City in Isfahan province, Iran

Dehaqan (دهاقان) (Note: Also romanized as Dehāqān) is a city in the Central District of Dehaqan County, (Note: Formerly Semirom-e Sofla County) Isfahan province, Iran, serving as capital of both the county and the district.

==Demographics==
===Population===
At the time of the 2006 National Census, the city's population was 16,899 in 4,664 households. The following census in 2011 counted 17,108 people in 5,244 households. The 2016 census measured the population of the city as 17,945 people in 5,790 households.

==Overview==

The town consists of the old town, Nehzat Abad neighbourhood and Ata Abad (now part of the town). The old town itself consists of many neighborhoods, such as Melle Now (Mahalle Now), Posht Gombezi, Ghale, etc. ...

Dehaqan is located at 30 km from Shahreza city. The word "Dehaqan" originated from "Dehaq" which means "Watery Place or "Dehqan" which means "farmers".

The climatic condition of this city is divided into:
1. North and east zone, which experience semi-dry climate, suitable for agronomy and animal husbandry activities.
2. South and west zone, which has mountain climate and green hills, suitable for green house activities.

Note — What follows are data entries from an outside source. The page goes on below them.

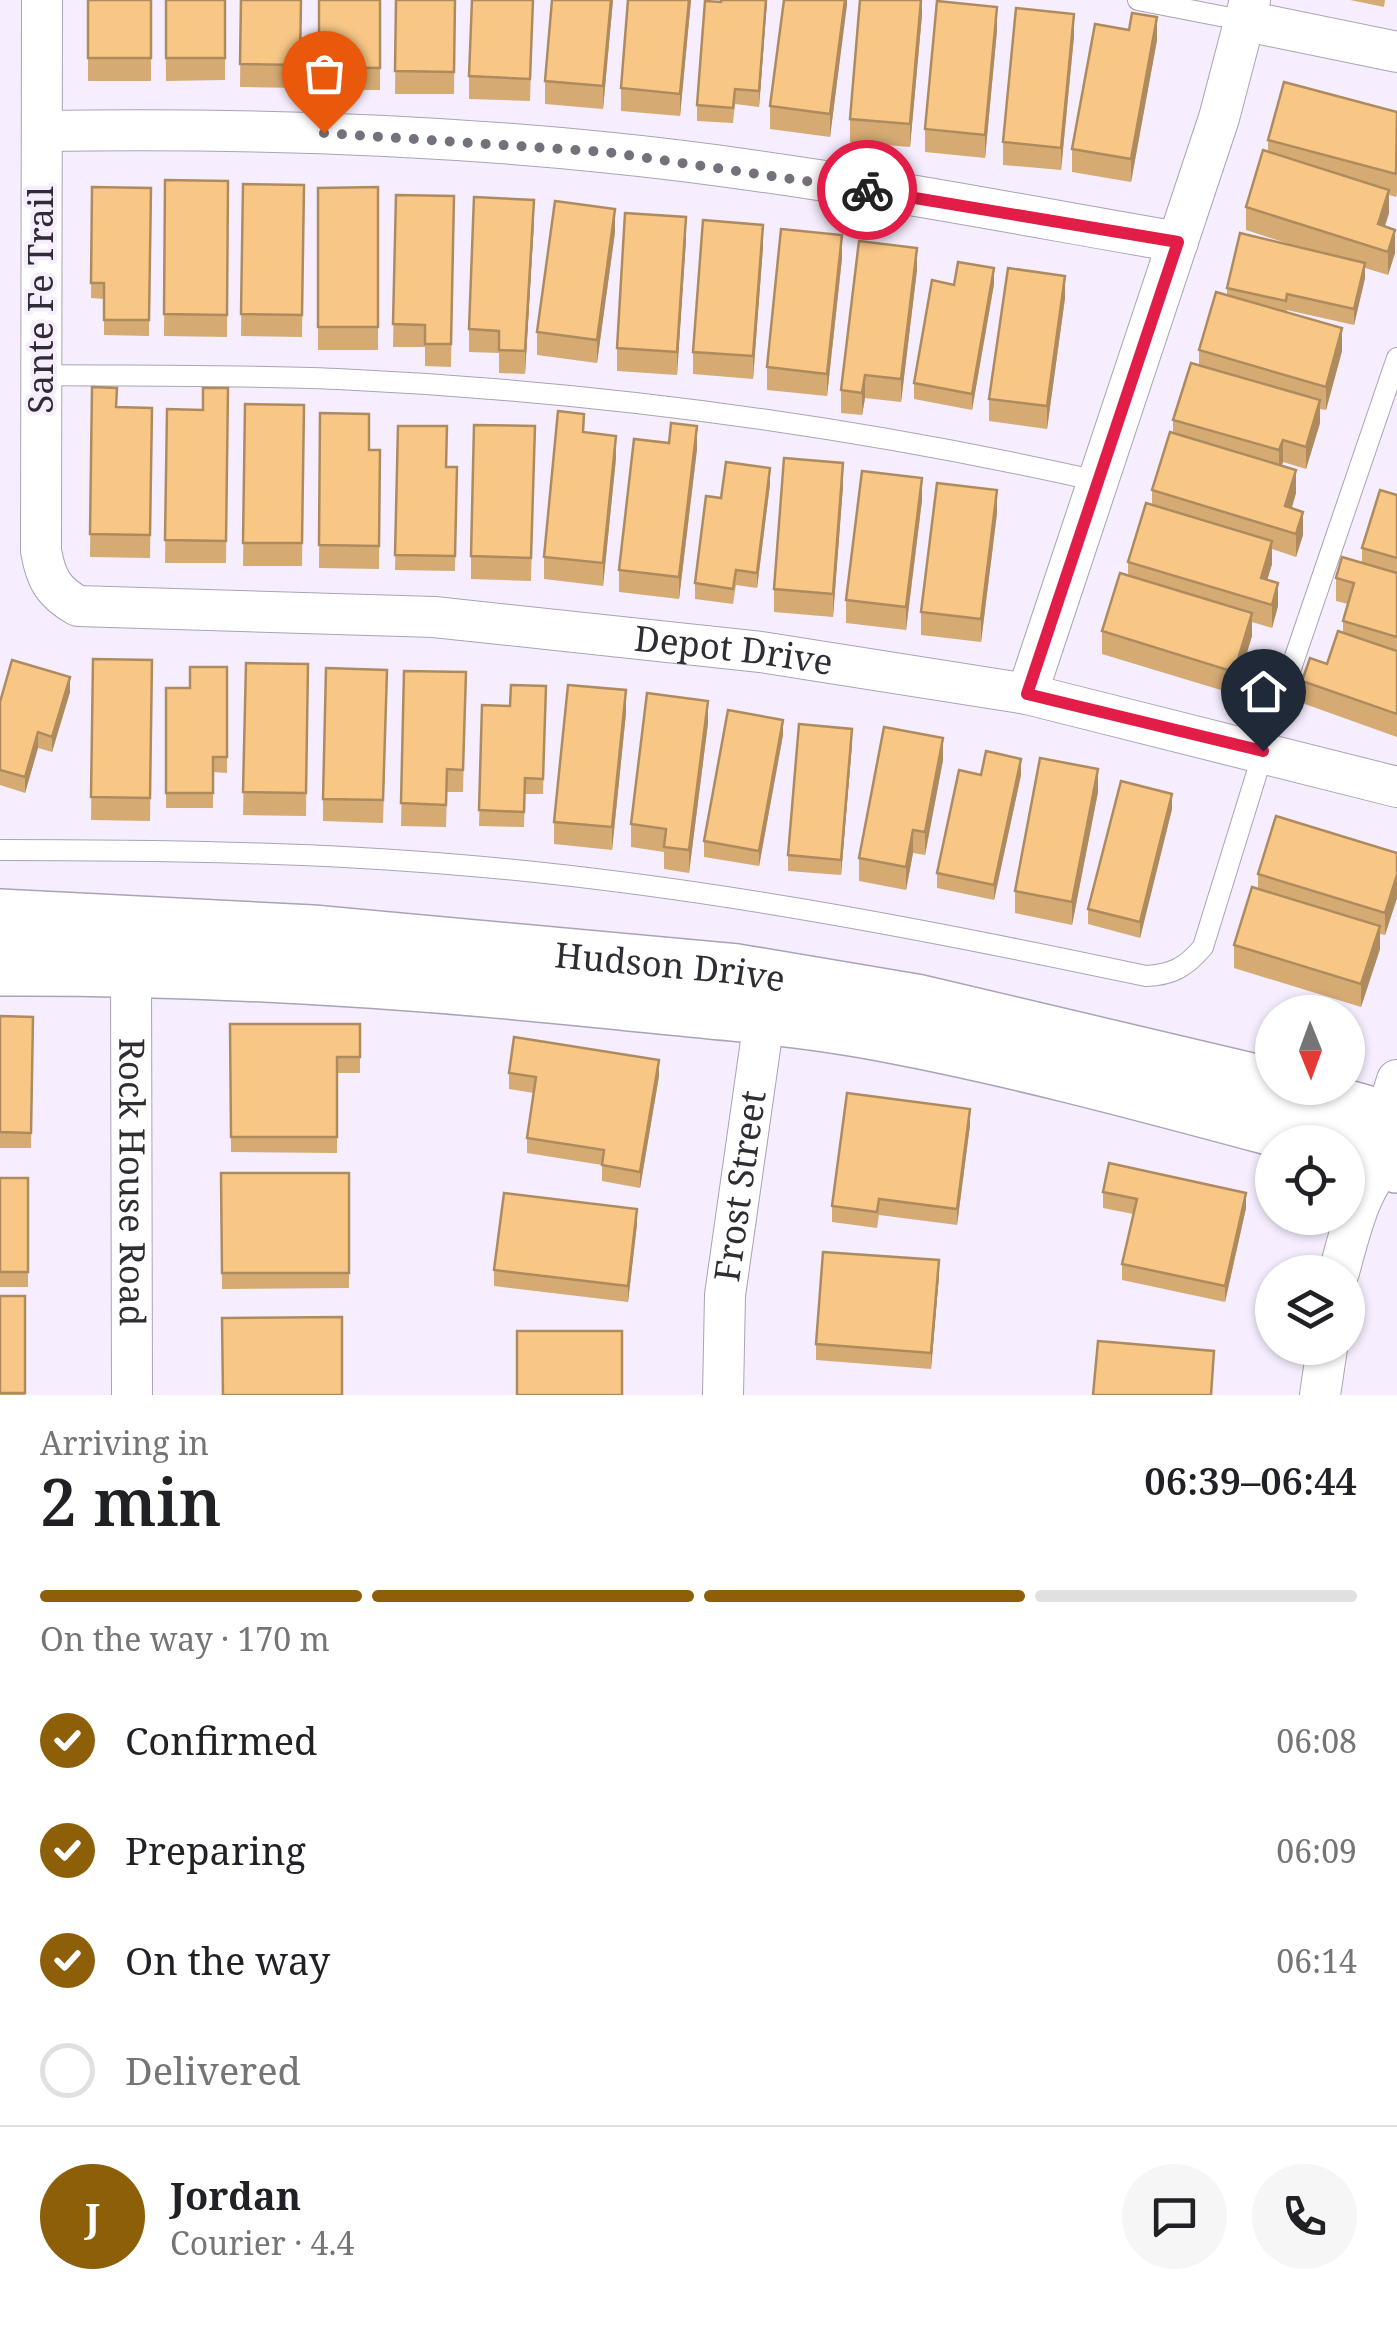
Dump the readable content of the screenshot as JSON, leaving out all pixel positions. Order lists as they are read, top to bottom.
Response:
{
  "streets": {
    "street": [
      "Sante Fe Trail",
      "Depot Drive",
      "Hudson Drive",
      "Rock House Road",
      "Frost Street"
    ]
  },
  "crossings": [
    ["Sante Fe Trail", "Depot Drive"],
    ["Hudson Drive", "Rock House Road"],
    ["Hudson Drive", "Frost Street"]
  ],
  "north": "bottom",
  "page": {
    "heading": ["2 min", "Arriving in", "06:39–06:44"],
    "panel": ["Jordan", "Courier · 4.4"],
    "bar": "On the way · 170 m",
    "list": [
      ["Confirmed", "06:08"],
      ["Preparing", "06:09"],
      ["On the way", "06:14"],
      "Delivered"
    ],
    "round": "J"
  }
}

Local fruits include pears and walnuts. There are so many springs(streams) around it, including at Cheshme Benoy. Its water is mineral and very tasty. In winter there is a place for skiing which is a common destination for people in Isfahan province. In the first month of spring a flower grows there which is called Lalehye wajgoon (upside down tulip).
There are two universities in Dehaghan including: Payame Noor University Dehaghan Branch and Islamic Azad University Dehaghan Branch.